### What you should do
Line by line, please look for the word "degli" in the following records, then copy each line you find it in.

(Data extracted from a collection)
######
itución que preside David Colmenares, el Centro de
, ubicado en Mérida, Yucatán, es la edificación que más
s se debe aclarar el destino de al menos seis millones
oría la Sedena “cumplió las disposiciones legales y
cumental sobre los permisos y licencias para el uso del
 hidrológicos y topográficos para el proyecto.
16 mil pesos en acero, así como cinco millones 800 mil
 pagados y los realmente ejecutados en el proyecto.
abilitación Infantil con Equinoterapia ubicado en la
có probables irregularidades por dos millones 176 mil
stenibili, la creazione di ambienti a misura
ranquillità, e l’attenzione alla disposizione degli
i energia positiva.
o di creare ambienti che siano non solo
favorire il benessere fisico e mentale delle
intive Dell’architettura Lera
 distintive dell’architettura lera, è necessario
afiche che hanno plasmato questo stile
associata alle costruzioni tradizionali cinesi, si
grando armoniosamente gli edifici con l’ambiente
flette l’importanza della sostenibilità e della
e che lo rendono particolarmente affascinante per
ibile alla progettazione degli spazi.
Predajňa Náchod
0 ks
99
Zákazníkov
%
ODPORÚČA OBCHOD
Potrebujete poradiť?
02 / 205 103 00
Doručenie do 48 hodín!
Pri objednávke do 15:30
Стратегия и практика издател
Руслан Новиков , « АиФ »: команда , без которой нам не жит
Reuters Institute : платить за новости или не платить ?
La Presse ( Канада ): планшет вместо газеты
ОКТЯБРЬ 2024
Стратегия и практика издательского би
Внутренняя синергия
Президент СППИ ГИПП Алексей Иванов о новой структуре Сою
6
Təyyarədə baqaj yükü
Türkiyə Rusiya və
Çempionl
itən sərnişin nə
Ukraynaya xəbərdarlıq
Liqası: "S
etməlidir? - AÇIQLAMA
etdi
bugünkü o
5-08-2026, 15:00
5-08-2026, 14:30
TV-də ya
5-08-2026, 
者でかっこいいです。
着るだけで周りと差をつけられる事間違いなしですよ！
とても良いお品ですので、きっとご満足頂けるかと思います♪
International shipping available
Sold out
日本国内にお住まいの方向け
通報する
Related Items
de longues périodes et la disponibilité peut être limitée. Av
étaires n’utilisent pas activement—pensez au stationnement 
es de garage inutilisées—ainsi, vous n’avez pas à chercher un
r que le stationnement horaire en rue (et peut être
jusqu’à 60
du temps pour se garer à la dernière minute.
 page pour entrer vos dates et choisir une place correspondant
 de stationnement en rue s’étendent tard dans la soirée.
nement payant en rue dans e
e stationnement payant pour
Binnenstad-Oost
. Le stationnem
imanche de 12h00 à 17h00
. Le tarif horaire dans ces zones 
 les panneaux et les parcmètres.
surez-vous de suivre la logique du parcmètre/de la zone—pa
######
### Answer to the exercise
ranquillità, e l’attenzione alla disposizione degli
ibile alla progettazione degli spazi.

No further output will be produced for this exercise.